65) Fijiana thrash PNG in Oceania 7s

Sunday, November 15, 2015

Update: 11:15AM LAVENIA Tinai scored a hat-trick of tries as the Telecom Fijiana side defeated Papua New Guinea 43-0 in the Oceania 7s Championship in New Zealand this morning.

The win places them as the top team to qualify for the semifinals of the championship in Auckland.

Fijiana led 26-0 at half time with Tinai scoring two of her three tries and with a try each to Rusila Nagasau and Tima Tamoe.

Nagasau was the first to score in the second spell, winning possession from the restart.

Viniana Riwai and Tinai added to the tally while Luisa Tisolo successfully converted four tries in the match.Fijitimes

66) England reigns

Monday, November 16, 2015

WIGAN – Two tries from second-rower Elliott Whitehead helped England to a tense 20-14 victory over New Zealand in Wigan to complete a 2-1 series win.

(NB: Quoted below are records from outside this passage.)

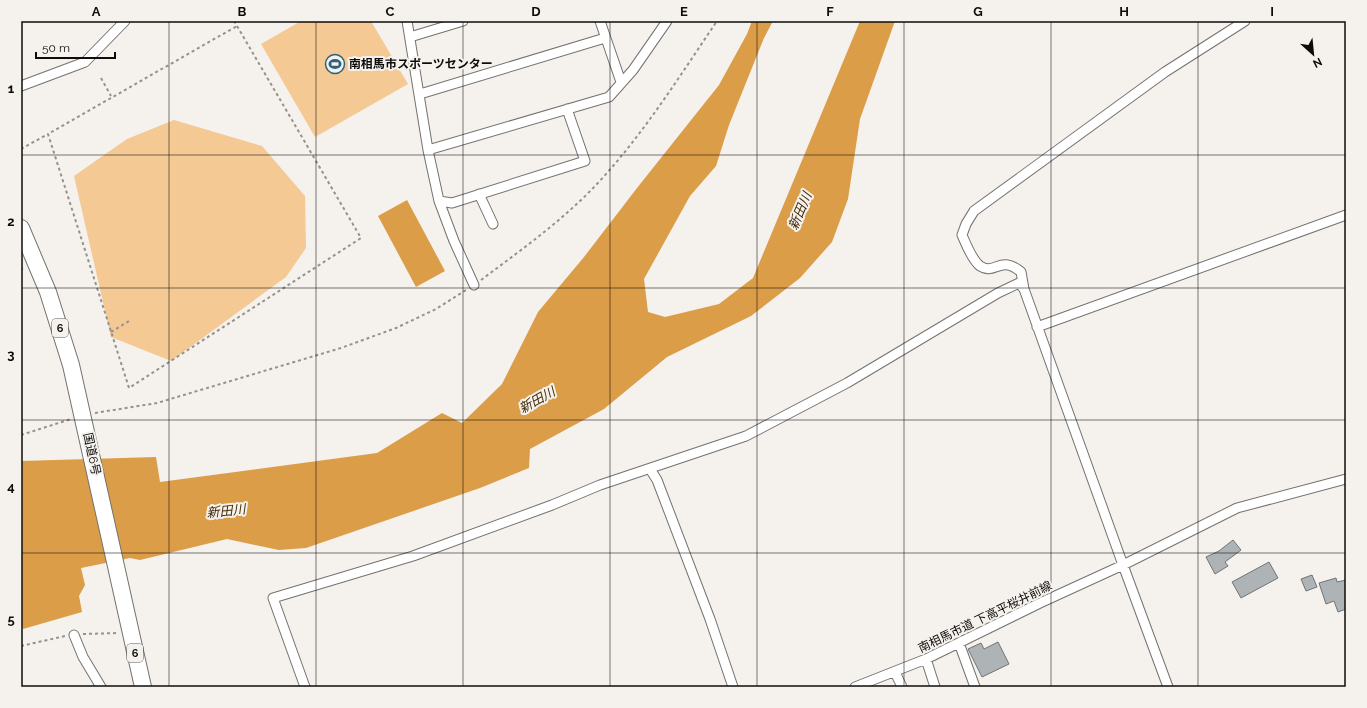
<svg xmlns="http://www.w3.org/2000/svg" width="1367" height="708" viewBox="0 0 1367 708" font-family="Raleway,'Noto Sans JP',sans-serif">
  <style>
    .green { fill: #f4c993 }
    .water { fill: #db9d47 }
    .building { fill: #aeb3b6; stroke: #707477 }
    .lines { fill: none; stroke-linecap: round; stroke-linejoin: round }
    .street-casing { stroke: #75726e; stroke-width: 11 }
    .highway-casing { stroke: #75726e; stroke-width: 18 }
    .path { stroke: #94918e; stroke-width: 2; stroke-dasharray: 3 3; stroke-linecap: butt }
    .street { stroke: #fff; stroke-width: 9 }
    .highway { stroke: #fff; stroke-width: 16 }
    .grid { fill: none; stroke: #0d0c0b; stroke-width: 1; stroke-opacity: 0.55 }
    .labels { text-anchor: middle; dominant-baseline: central; stroke-width: 4; stroke-linejoin: round; paint-order: stroke }
    .shield { fill: #f5f1ed; stroke: #53514f; stroke-width: 1 }
    .shield-label { font-size: 11px; font-weight: bold; fill: #0d0c0b }
    .poi-label { font-size: 12px; font-weight: bold; fill: #0d0c0b; stroke: #f5f1ed; text-anchor: start }
    .street-label { font-size: 12px; fill: #0d0c0b; stroke: #f5f1ed }
    .water-label { font-size: 13px; font-style: italic; fill: #452c06; stroke: #f5f1ed }
    .neatline { fill: none; stroke: #0d0c0b; stroke-width: 1.5 }
    .grid-label { font-size: 13px; text-anchor: middle; font-weight: bold; fill: #0d0c0b }
  </style>
  <rect width="100%" height="100%" fill="#f5f1ed"/>
  <!-- green -->
  <path class="green" d="M 301,21 L 371,21 L 408,84 L 315,137 L 261,44 Z
    M 174,120 L 262,146 L 305,196 L 306,248 L 286,277 L 171,361 L 111,337 L 74,176 L 127,139 Z"/>
  <!-- water -->
  <path class="water" d="M 752,21 L 773,21 L 764,38 L 729,125 L 716,166 L 690,196 L 644,279 L 648,312 L 665,317 L 719,304 L 753,278 L 860,21 L 895,21 L 860,119 L 848,199 L 832,242 L 800,278 L 751,316 L 667,357 L 604,409 L 530,449 L 529,468 L 480,488 L 306,548 L 279,550 L 227,539 L 140,560 L 130,558 L 81,568 L 85,585 L 79,596 L 82,612 L 23,629 L 21,620 L 21,461 L 156,457 L 160,482 L 377,453 L 442,413 L 462,423 L 502,384 L 538,312 L 584,257 L 637,188 L 719,85 L 747,34 Z
    M 407,200 L 445,271 L 416,287 L 378,216 Z"/>
  <!-- building -->
  <path class="building" d="M 1233,540 L 1241,550 L 1225,562 L 1228,566 L 1215,574 L 1206,557 L 1219,551 Z
    M 1269,562 L 1278,578 L 1241,598 L 1232,582 Z
    M 1312,575 L 1317,587 L 1306,591 L 1301,579 Z
    M 1336,578 L 1337,582 L 1346,580 L 1346,609 L 1338,612 L 1334,601 L 1326,604 L 1319,583 Z
    M 998,642 L 1009,664 L 982,677 L 968,649 L 981,643 L 984,649 Z"/>
  <g class="lines">
    <!-- street casing -->
    <g class="street-casing">
      <path id="street" d="M 407,21 L 428,150 L 439,201 L 454,241 L 474,285
        M 600,21 L 621,82
        M 410,37 L 463,21
        M 21,86 L 85,62 L 125,21
        M 420,94 L 605,38
        M 428,150 L 609,97 L 633,70 L 667,21
        M 479,194 L 493,224
        M 439,201 L 452,203 L 585,161 L 567,109
        M 1024,289 L 1021,272 C 1000,254 995,276 980,266 C 972,260 966,244 962,235 L 966,224 L 974,211 L 1165,72 L 1245,21
        M 1037,327 L 1346,215
        M 650,469 L 657,480 L 710,619 L 733,687
        M 74,635 L 83,657 L 101,687
        M 959,643 L 975,687
        M 926,659 L 935,687
        M 895,672 L 902,687
        M 305,687 L 273,598 L 413,556 L 552,505 L 600,485 L 746,436 L 847,383 L 998,293 L 1019,283 L 1024,289 L 1123,565 L 1040,603 L 926,659 L 855,687
        M 1168,687 L 1123,565 L 1237,508 L 1346,479"/>
    </g>
    <!-- highway casing -->
    <g class="highway-casing">
      <path id="highway" d="M 21,228 L 48,292 L 71,365 L 143,687"/>
    </g>
    <!-- path -->
    <path class="path" d="M 234,21 L 237,26
      M 237,26 L 361,238 L 129,388 L 48,134 Z
      M 101,78 L 111,96
      M 21,149 L 48,134
      M 21,267 L 24,272
      M 481,280 C 521,250 562,221 596,185 C 643,135 679,77 717,21
      M 111,332 L 129,321
      M 95,413 L 157,403 L 341,348 L 396,328 L 436,309 L 466,290
      M 21,435 L 71,419
      M 83,634 L 119,633
      M 21,646 L 65,636"/>
    <!-- street -->
    <use href="#street" class="street"/>
    <!-- highway -->
    <use href="#highway" class="highway"/>
  </g>
  <!-- grid -->
  <path class="grid" d="M 169,21 L 169,687M 316,21 L 316,687M 463,21 L 463,687M 610,21 L 610,687M 757,21 L 757,687M 904,21 L 904,687M 1051,21 L 1051,687M 1198,21 L 1198,687M 21,155 L 1346,155M 21,288 L 1346,288M 21,420 L 1346,420M 21,553 L 1346,553"/>
  <!-- icons -->
  <defs>
    <g id="stadium-ring" transform="scale(1)"><circle r="9.5" fill="#f5f1ed" stroke="#2d627e" stroke-width="1.5"/><path d="M0-5a6.5 5 0 1 0 0 10a6.5 5 0 1 0 0-10ZM-3.5-1.8h7v3.6h-7Z" fill="#2d627e"/></g>
  </defs>
  <g fill-rule="evenodd">
    <use href="#stadium-ring" x="335" y="64"/>
  </g>
  <g class="labels">
    <!-- shield labels -->
    <g class="shield">
      <rect x="52" y="319" width="16" height="18" rx="3"/>
      <rect x="127" y="644" width="16" height="18" rx="3"/>
    </g>
    <g class="shield-label">
      <text x="60" y="328">6</text>
      <text x="135" y="653">6</text>
    </g>
    <!-- poi labels -->
    <g class="poi-label">
      <text x="349" y="64">南相馬市スポーツセンター</text>
    </g>
    <!-- street labels -->
    <g class="street-label">
      <text transform="translate(92 454) rotate(78)">国道6号</text>
      <text transform="translate(985 617) rotate(-26)">南相馬市道 下高平桜井前線</text>
    </g>
    <!-- water labels -->
    <g class="water-label">
      <text transform="translate(800 211) rotate(-67)">新田川</text>
      <text transform="translate(537 400) rotate(-29)">新田川</text>
      <text transform="translate(226 511) rotate(-6)">新田川</text>
    </g>
  </g>
  <!-- border -->
  <rect width="1367" height="708" fill="none" stroke="#f5f1ed" stroke-width="44"/>
  <!-- north arrow -->
  <g transform="translate(1313 54) rotate(153)" stroke="#f5f1ed" stroke-width="3" paint-order="stroke">
  <path d="M0-3L7 15L0 10L-7 15Z" fill="#0d0c0b"/>
  <text y="-6" font-size="11" font-weight="bold" text-anchor="middle" fill="#0d0c0b">N</text>
  </g>
  <!-- scale -->
  <path d="M36 52v6h79v-6" fill="none" stroke="#0d0c0b" stroke-width="2"/>
  <text x="42" y="52" font-size="12" fill="#0d0c0b" stroke="#f5f1ed" stroke-width="3" paint-order="stroke">50 m</text>
  <rect x="22" y="22" width="1323" height="664" class="neatline"/>
  <g class="grid-label">
    <text x="96" y="16">A</text>
    <text x="242" y="16">B</text>
    <text x="390" y="16">C</text>
    <text x="536" y="16">D</text>
    <text x="684" y="16">E</text>
    <text x="830" y="16">F</text>
    <text x="978" y="16">G</text>
    <text x="1124" y="16">H</text>
    <text x="1272" y="16">I</text>
    <text x="11" y="93">1</text>
    <text x="11" y="226">2</text>
    <text x="11" y="359">3</text>
    <text x="11" y="491">4</text>
    <text x="11" y="624">5</text>
  </g>
</svg>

England were forced to withstand a late onslaught by the Kiwis, who scored two tries in the last seven minutes, before they could celebrate a first series triumph since the 2007 New Zealanders were thrashed 3-0 by Great Britain.

Steve McNamara was assistant coach in that series eight years ago and Saturday’s victory looks sure to keep him in the role as part-time national boss up to and including the 2017 World Cup.

Defeat against a New Zealand side robbed of the experience of a host of regulars, including half-backs Shaun Johnson and Kieran Foran, might have cost McNamara his job but, without being at their fluent best, his England side demonstrated enough courage and tenacity to see the job through.

McNamara responded to the 9-2 second-Test defeat by giving a debut to winger Jermaine McGillvary and a recall to scrum-half Matty Smith and both selections proved justified.

Smith, on the receiving end of England’s heart-breaking defeats by the Kiwis in both the 2013 World Cup and last year’s Four Nations Series, was named man of the match on his return while skipper Sean O’Loughlin also impressed on his home ground to take the man-of-the-series award.

O’Loughlin put the finishing touches to the victory with England’s third try, which meant the backs went through the series without scoring but that merely demonstrated the current strength of the side.

For the second successive week Gareth Widdop opened the scoring with an early penalty and the Kiwis’ defence was subjected to a pummelling as England began brightly.

67) Saracens thrash Toulouse

Monday, November 16, 2015

PARIS – Saracens made a statement of intent as they thumped record four-time champions Toulouse 32-7 in the European Champions Cup on Saturday.

The 2014 runners-up ran in three tries as they put the French Top 14 giants to the sword in a stunning first half performance in north-west London. A day after the terrifying Paris attacks, the Pool 1 match begun with a rendition of the French national anthem the Marseillaise but there was precious little goodwill offered by the English Premiership leaders thereafter.

Saracens dominated from the off and strangled the life out of their overawed opponents, negating Toulouse’s power at the scrum and overwhelming them with swift attacking through the three-quarter line.

Two early penalties from England fly-half Owen Farrell set the stage for the opening try of the game as Sarries made their superiority pay off when Mako Vunipola was shoved over by his fellow forwards, including brother Billy Vunipola on 14 minutes.

Farrell, who had made the initial break for that score thanks to Mako Vunipola’s delightful inside pass, added the conversion and a penalty before Sarries blew a clear scoring opportunity when they failed to make a three-on-two situation count.